When parsing and inserting the data into a database,
be sure to ignore the first two lines, then insert each of the
remaining lines until the Total line which should also be ignored.
Alternatively, you can set optional
headers

on the request so that the report header, column headers, and summary are
omitted from the response, leaving only the data itself.

You can repeat these tasks for ad groups, ads, and criteria; then use SQL
to query the local database you just populated. You can modify
this example to utilize the collected data however you wish, for instance:

SELECT * FROM campaigns
LEFT OUTER JOIN adGroups ON campaigns.id=adGroups.campaignId
LEFT OUTER JOIN ads ON ads.adAdGroupId=adGroups.adGroupId

or

SELECT * FROM criteria
JOIN keywords
WHERE criteria.critType='Keyword' AND keywords.keywordId=criteria.critId

Tips and tricks

When using this approach to retrieve account data, keep the following tips
in mind:

  • When requesting certain reports, the inclusion of columns that prevent
    rows with zero
    impressions from returning will generate no results. The KeywordId field
    in the
    Ad Performance Report is one
    such case;
    this is indicated in the Notes column for that field, and by the
    False value
    in its Support Zero Impressions column.
    Other columns can be mutually exclusive, for example, ConversionTypeName
    and Clicks.
    You should avoid these column headings when downloading structural data:
    use ones listed as Attributes in the Behavior column instead.

  • You should avoid requesting duplicate columns, since they’re removed from the
    response and will likely confuse the parsing of the data. Refer to the
    Notes column
    in the Report Types page for
    specifications on how columns are formatted.

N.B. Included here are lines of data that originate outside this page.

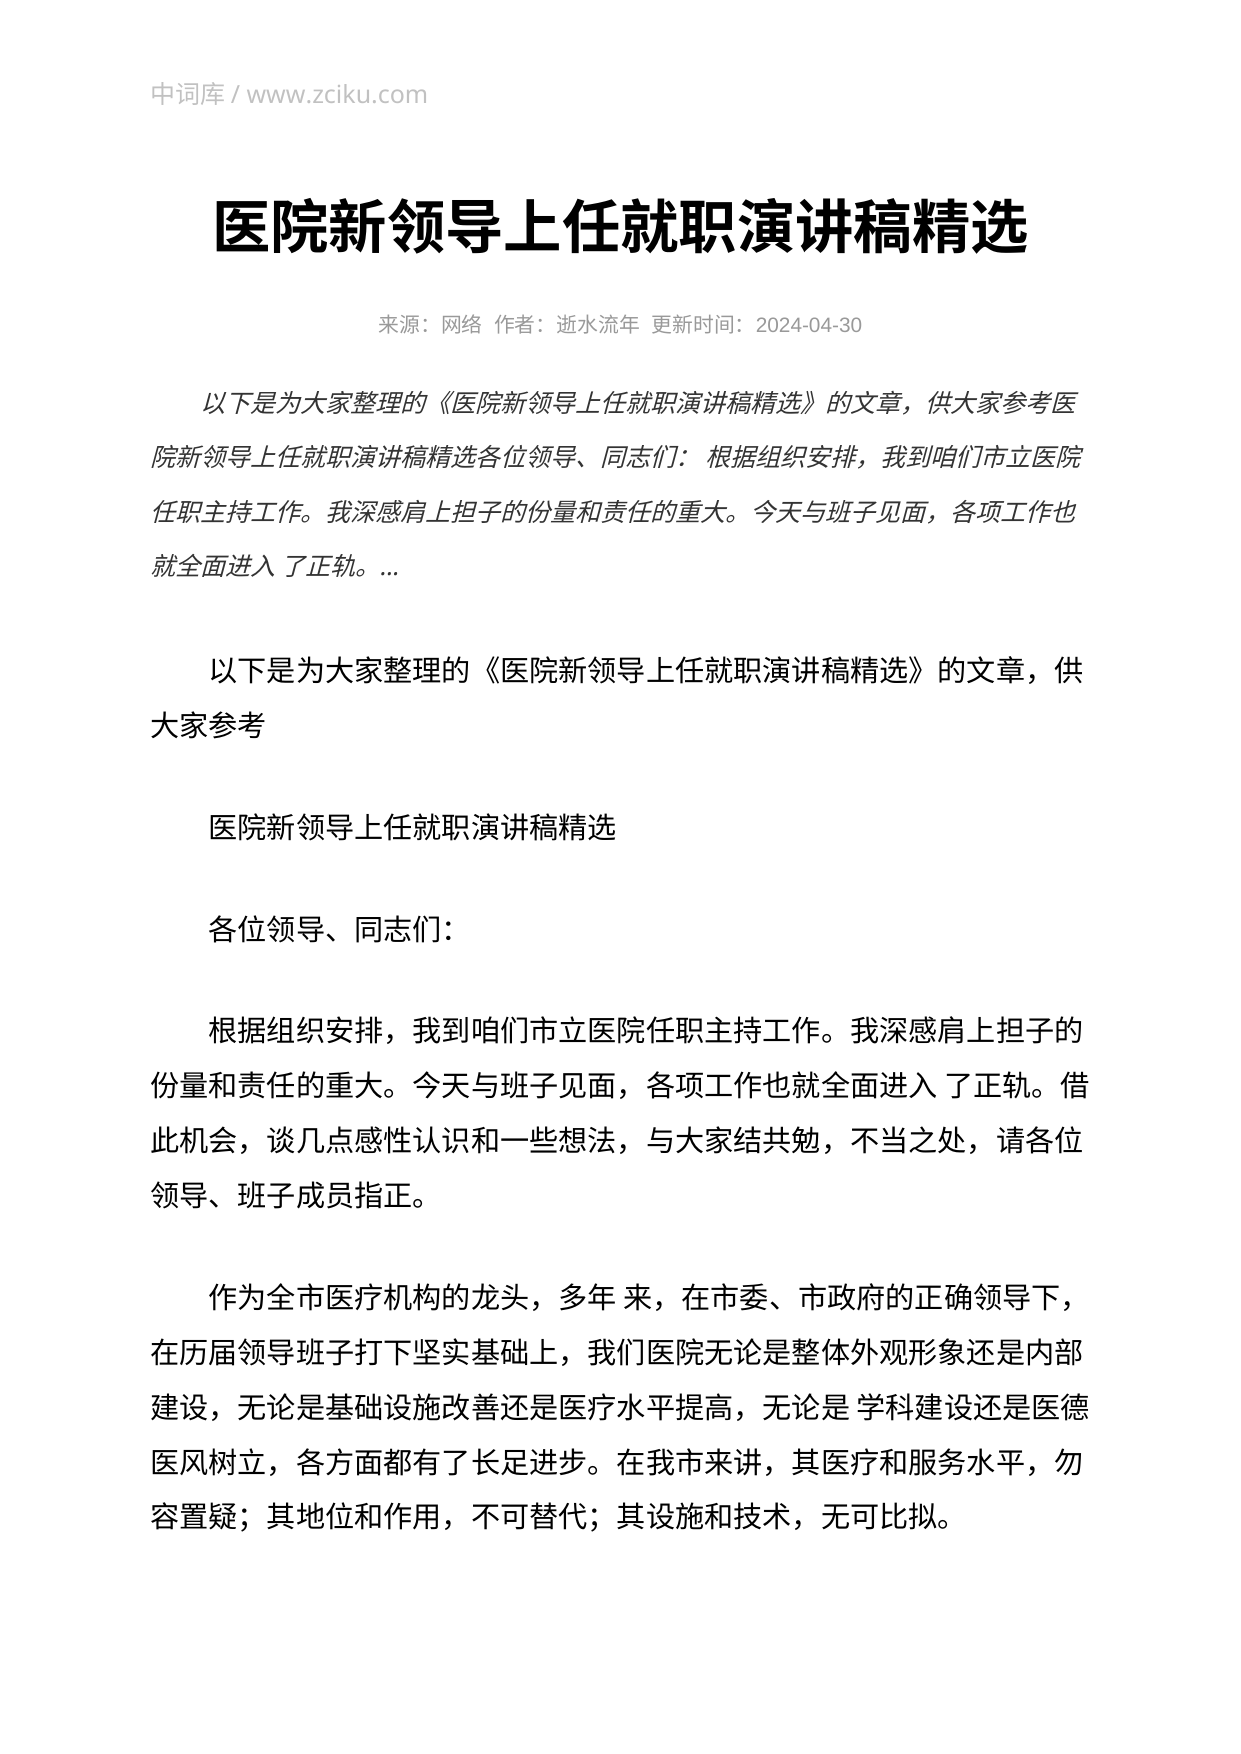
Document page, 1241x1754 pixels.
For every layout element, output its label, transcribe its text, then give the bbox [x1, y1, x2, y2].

text 医院新领导上任就职演讲稿精选 [150, 804, 1090, 847]
text 来源：网络 作者：逝水流年 更新时间：2024-04-30 [150, 313, 1090, 337]
text 作为全市医疗机构的龙头，多年 来，在市委、市政府的正确领导下，在历届领导班子打下坚实基础上，我们医院无论是整体外观形象还是内部建设，无论是基础设施改善还是医疗水平提高，无论是 学科建设还是医德医风树立，各方面都有了长足进步。在我市来讲，其医疗和服务水平，勿容置疑；其地位和作用，不可替代；其设施和技术，无可比拟。 [150, 1274, 1090, 1536]
text 以下是为大家整理的《医院新领导上任就职演讲稿精选》的文章，供大家参考 [150, 648, 1090, 745]
text 以下是为大家整理的《医院新领导上任就职演讲稿精选》的文章，供大家参考医院新领导上任就职演讲稿精选各位领导、同志们： 根据组织安排，我到咱们市立医院任职主持工作。我深感肩上担子的份量和责任的重大。今天与班子见面，各项工作也就全面进入 了正轨。... [150, 383, 1090, 583]
subtitle 医院新领导上任就职演讲稿精选 [150, 181, 1090, 266]
text 各位领导、同志们： [150, 906, 1090, 948]
text 根据组织安排，我到咱们市立医院任职主持工作。我深感肩上担子的份量和责任的重大。今天与班子见面，各项工作也就全面进入 了正轨。借此机会，谈几点感性认识和一些想法，与大家结共勉，不当之处，请各位领导、班子成员指正。 [150, 1008, 1090, 1215]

  • If you choose not to use the optional
    headers

    to suppress the summary Total line, and instead signal the end of your
    parsing by the presence of the word Total, take care when selecting the first
    column in your AWQL query so you won’t see the word Total as one of the values
    for that column, or you’ll terminate your parsing prematurely.
    For example, you could safely use IDs as the first column, which will be
    Longs. In the example, we selected the Status column, which contains Strings
    with a limited set of values.

  • Ensure you get the right type for each column, as the parsing
    of those values into the correct values from strings will throw exceptions if you
    receive something unexpected and then call a type-specific string parser on it.